Introduced semi-deciduous shrub to 1.4 m high, scrambling or trailing, stems sometimes arching. Produces roots at the stem tips and suckers from the base. Forms dense thickets. Stems purplish. Prickles usually unequal, straight or curved, 2–10 mm long, on stems (mainly on the angles), axis of the flower clusters, and sometimes the sepals. Leaf margins sharply toothed. Fruit fleshy. Stems angled, with sparse to dense simple hairs and sometimes with scattered longer glandular hairs.
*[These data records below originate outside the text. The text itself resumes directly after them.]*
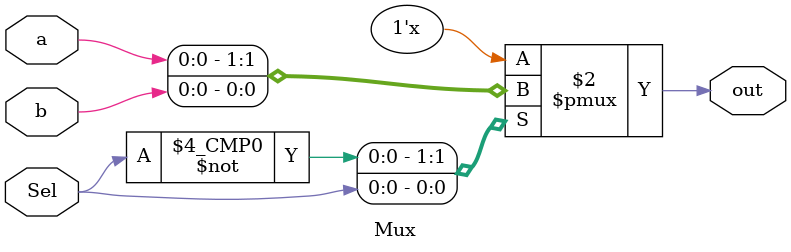
<source format=v>
module Mux(a,b,Sel,out);

input a,b,Sel;
output reg out;



always @ (Sel or a or b)
begin
  case (Sel)
  1'b0: begin
    out <= a;
  end
  1'b1: begin
    out <=b;
  end
  default: begin
    out <= a;
  end
  endcase
end

endmodule
</source>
Leaves alternating up the stems, compound, with 3 or 5 leaflets (sometimes some leaflets joined). Leaflets mostly 4–9 cm long, 30–80 mm wide, upper surface green, becoming hairless, lower surface sparsely to densely felted below a dense covering of longer hairs. Flowers pale pink fading to white with age, with 5 petals each 9–17 mm long, broadly oval, not crumpled. Flowers in pyramidal to cylindrical branched clusters. Axis of the flower clusters densely hairy with erect hairs. Flowering: mainly late spring and summer. Fruit initially green, ripening red, maturing black, more or less round, sometimes hairy, about 10 mm in diameter.

One of the species in the Rubus fruticosus species aggregate.

A Weed of National Significance. General Biosecurity Duty with additional restrictions all NSW. Pest plant ACT. Noxious weed Vic.